Naunyn-Schmiedebergs archives of pharmacology 386 (2013), Supplement 1, pp.S6
ISSN: 0028-1298
ISSN: 1432-1912
Deutsche Gesellschaft für Experimentelle und Klinische Pharmakologie und Toxikologie (Annual Meeting) <79, 2013, Halle/Saale>
Journal Article, Conference Paper
Fraunhofer ITEM ()

Although within the REACH regulation a comprehensive toxicological data set is required for risk assessment it is stipulated that animal experiments are to be avoided whenever possible. Thus, methods that allow predicting the inherent toxic properties of chemical substances are needed. The aim of the present project is to develop an innovative strategy for setting up categories that will enable a toxicological assessment for repeated-dose administration. Based on published in vivo studies, identical toxicological properties of chemicals (toxicological fingerprinting) in combination with similarity in the chemical structure shall be used to group substances in categories. This 2-dimensional matrix will then allow the toxic properties of untested chemical materials to be estimated. The prediction rules will be implemented in a publicly available product that is able to assign chemicals to categories and thus maps to anticipated toxicity insilico.

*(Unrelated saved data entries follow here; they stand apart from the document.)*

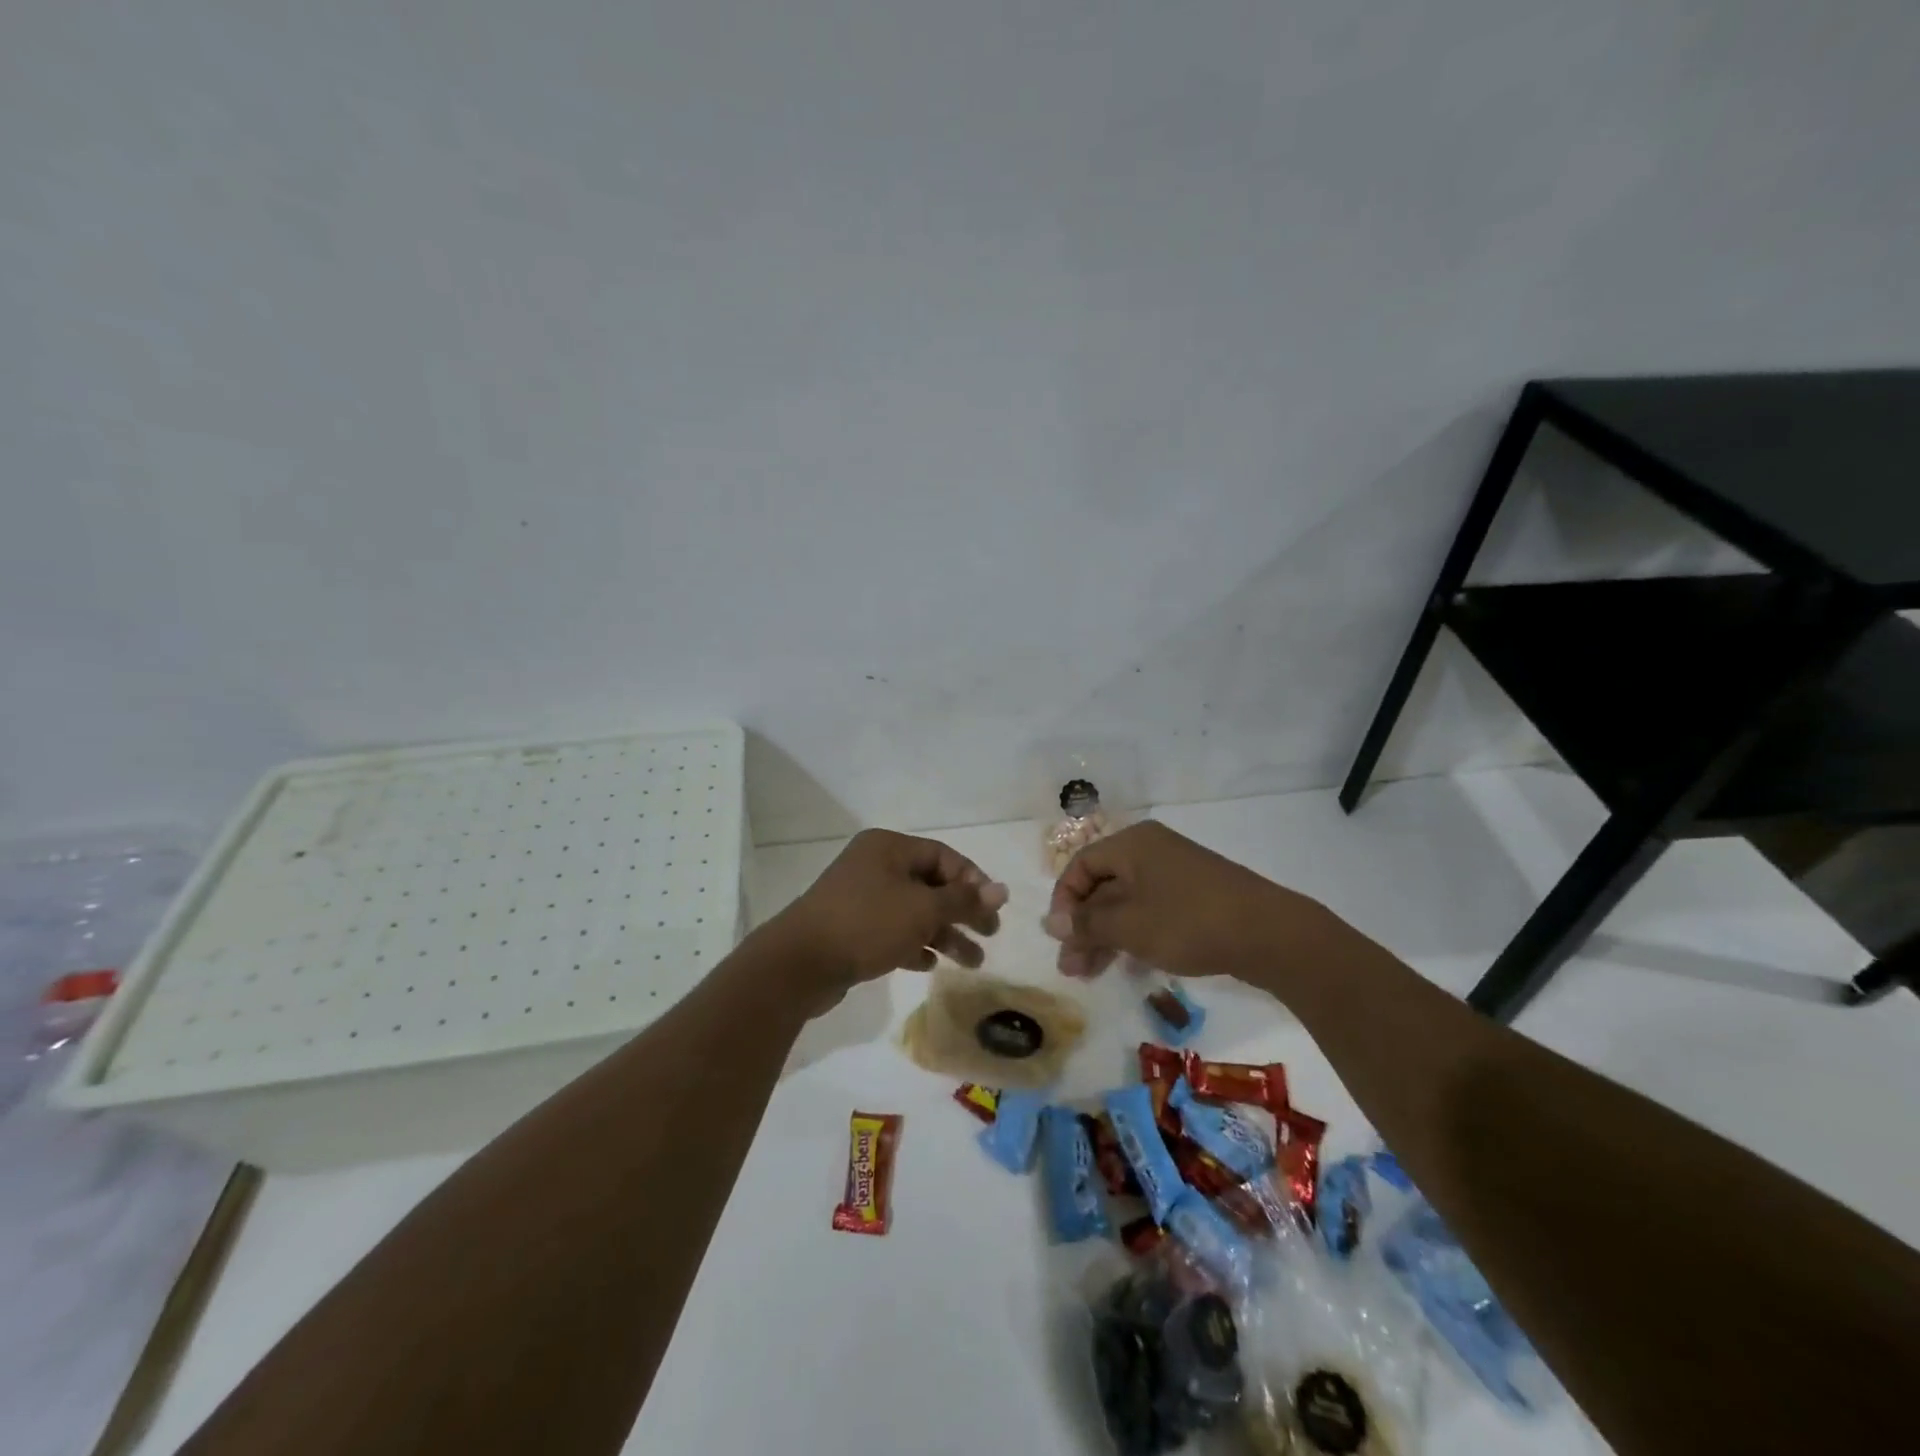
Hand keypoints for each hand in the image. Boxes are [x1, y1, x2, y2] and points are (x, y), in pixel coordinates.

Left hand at [762, 829, 1007, 1003]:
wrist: (799, 963)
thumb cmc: (867, 924)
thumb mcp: (923, 910)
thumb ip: (963, 900)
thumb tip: (1002, 889)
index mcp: (888, 848)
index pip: (943, 856)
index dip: (972, 880)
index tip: (992, 909)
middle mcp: (874, 866)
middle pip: (930, 884)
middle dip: (962, 911)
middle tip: (990, 935)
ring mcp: (860, 897)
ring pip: (913, 912)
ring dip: (943, 934)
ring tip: (972, 963)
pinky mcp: (850, 928)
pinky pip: (891, 931)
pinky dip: (913, 944)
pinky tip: (928, 965)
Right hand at [1042, 821, 1325, 981]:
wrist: (1268, 934)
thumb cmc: (1188, 922)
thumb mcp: (1128, 926)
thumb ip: (1087, 923)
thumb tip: (1051, 923)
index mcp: (1132, 844)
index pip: (1081, 865)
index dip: (1064, 901)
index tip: (1060, 938)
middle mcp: (1151, 851)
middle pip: (1103, 886)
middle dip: (1084, 927)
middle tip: (1071, 967)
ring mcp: (1176, 873)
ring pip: (1126, 903)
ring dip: (1105, 936)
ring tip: (1091, 974)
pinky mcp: (1195, 897)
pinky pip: (1151, 911)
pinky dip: (1134, 935)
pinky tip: (1128, 968)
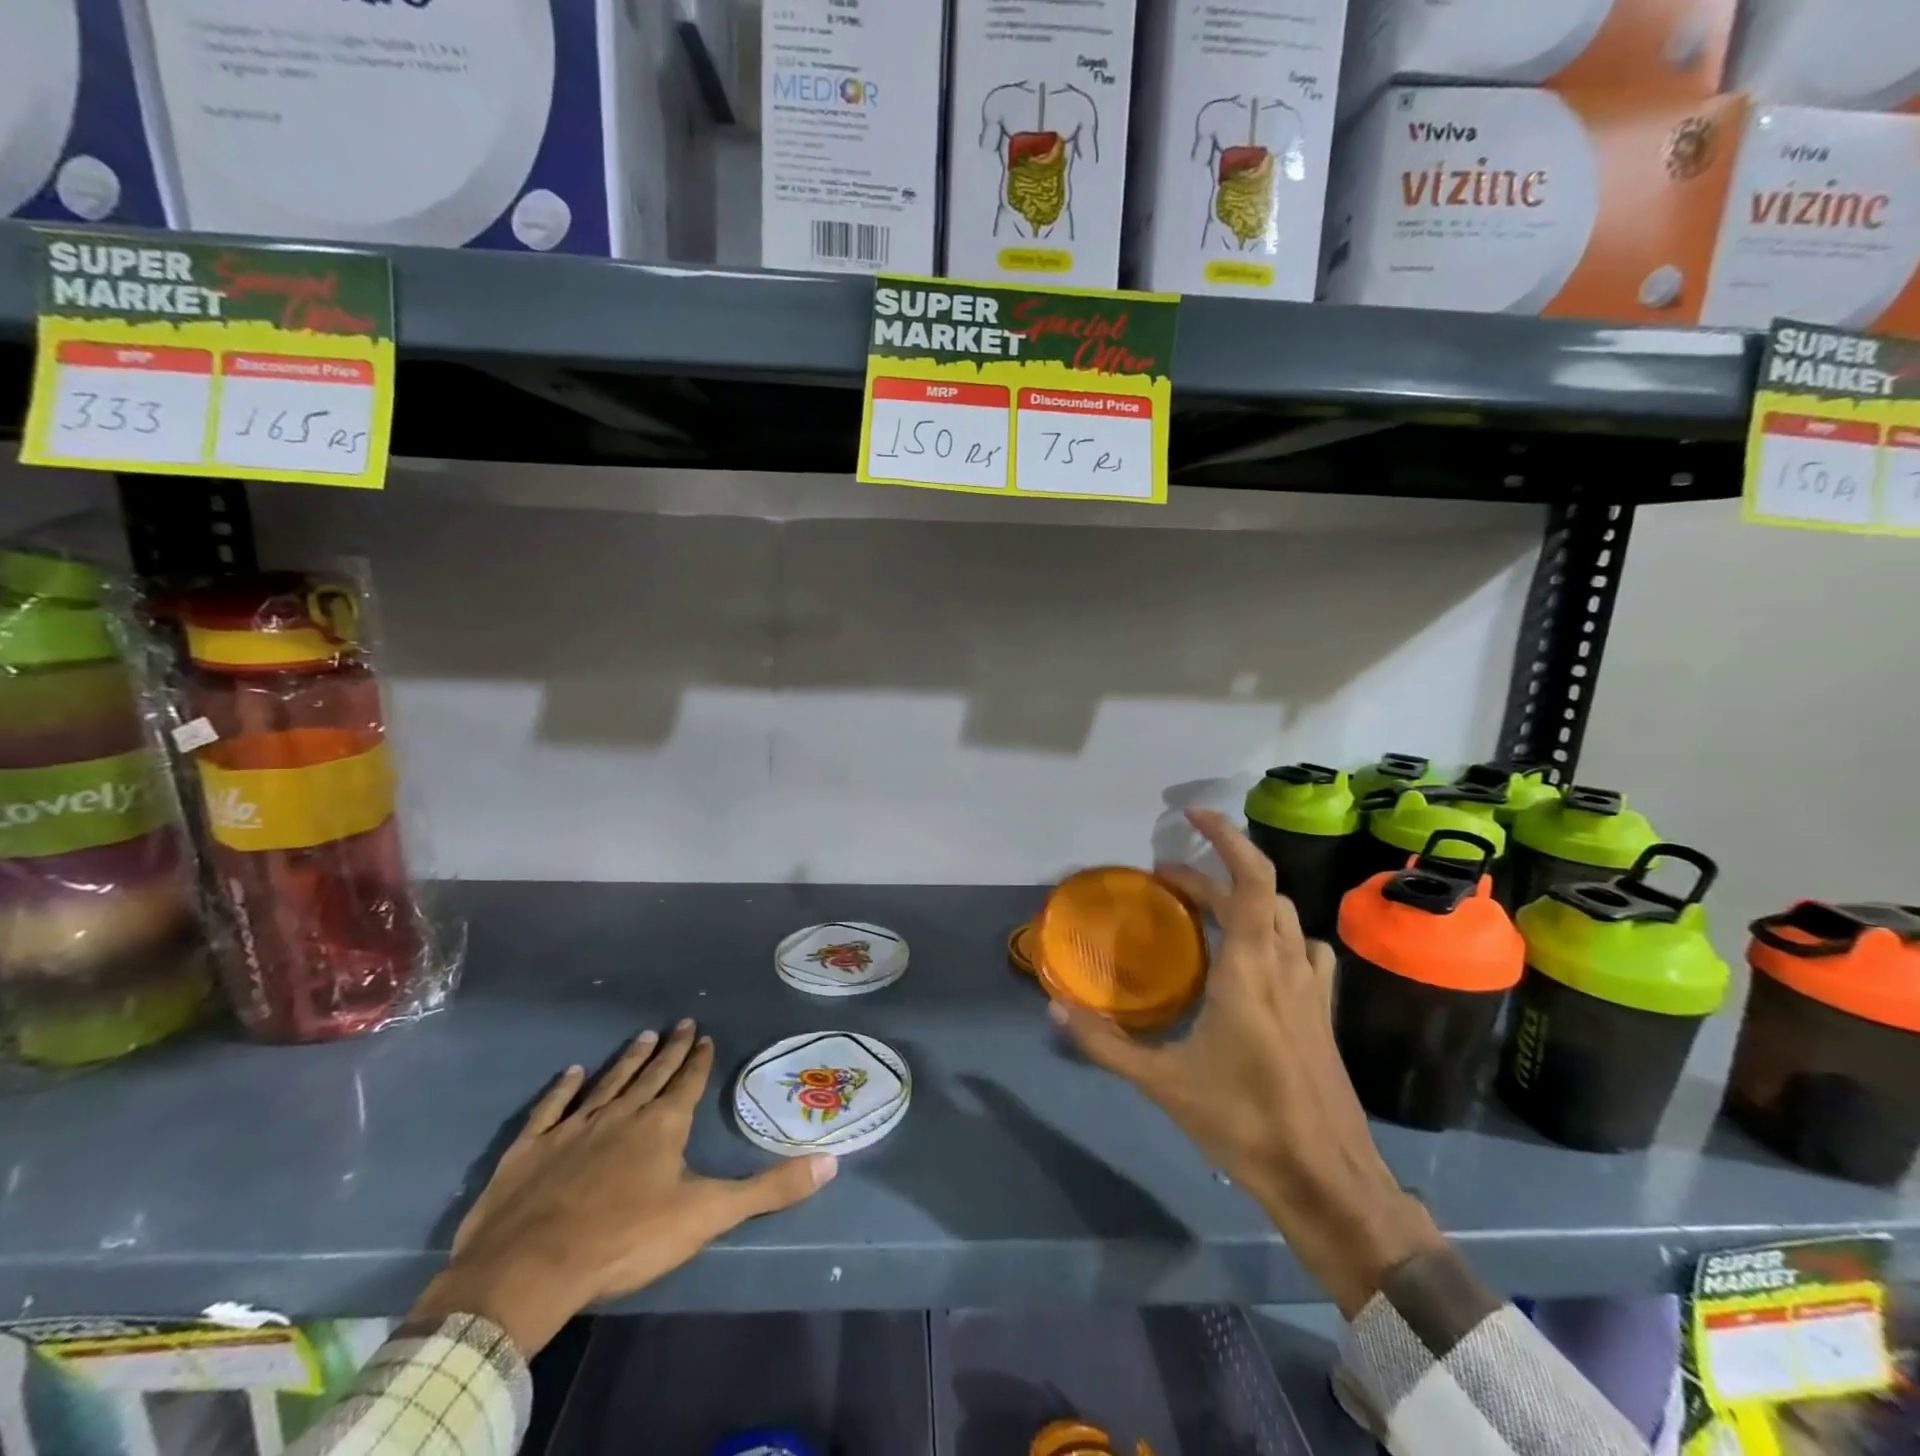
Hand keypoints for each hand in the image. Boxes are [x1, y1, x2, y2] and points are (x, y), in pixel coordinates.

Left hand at [412, 1020, 836, 1354]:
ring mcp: (573, 1128)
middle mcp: (621, 1114)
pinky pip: (551, 1108)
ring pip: (607, 1082)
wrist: (530, 1268)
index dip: (698, 1060)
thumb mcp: (707, 1216)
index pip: (687, 1083)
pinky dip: (562, 1089)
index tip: (705, 1035)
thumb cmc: (625, 1239)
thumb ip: (769, 1189)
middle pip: (651, 1074)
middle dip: (669, 1049)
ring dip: (626, 1060)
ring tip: (641, 1035)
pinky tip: (571, 1072)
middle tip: (680, 1022)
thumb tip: (830, 1162)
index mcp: (662, 1126)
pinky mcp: (530, 1148)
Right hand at [1048, 809, 1443, 1315]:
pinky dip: (1276, 931)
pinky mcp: (1323, 1012)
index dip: (1226, 837)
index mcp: (1250, 968)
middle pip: (1258, 893)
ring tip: (1205, 910)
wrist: (1327, 1179)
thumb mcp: (1163, 1083)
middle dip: (1212, 874)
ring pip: (1283, 916)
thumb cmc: (1244, 1122)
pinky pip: (1303, 948)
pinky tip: (1258, 956)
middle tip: (1165, 882)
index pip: (1249, 879)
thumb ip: (1104, 1043)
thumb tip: (1054, 1006)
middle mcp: (1285, 965)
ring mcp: (1311, 988)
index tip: (1193, 815)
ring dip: (1244, 899)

The data basis for these developments consists of two independent data bases for industrial chemicals (RepDose and Neustoff). In a first step those data which are suitable had to be extracted in a so called homogeneous subset and for any exclusion the criteria had to be clearly defined. In a second step it was decided to merge both data bases at this point to enhance the applicability domain. Two independent sets were created in a random selection process - one for model development and a second one for validation. At present a dataset of about 800 chemicals tested in more than 900 studies is available for modeling. On this basis data clustering is performed on structural and on toxicological basis at the moment. Recurring problems and discussion points in the clustering process is the handling of "missing values". Different clustering strategies are followed so far and software is available which can be shared by all project partners.
Furthermore, prediction models for specific organ toxicity are evaluated. Refinement of the datasets and continuous adaptation of the processes is ongoing work at the moment.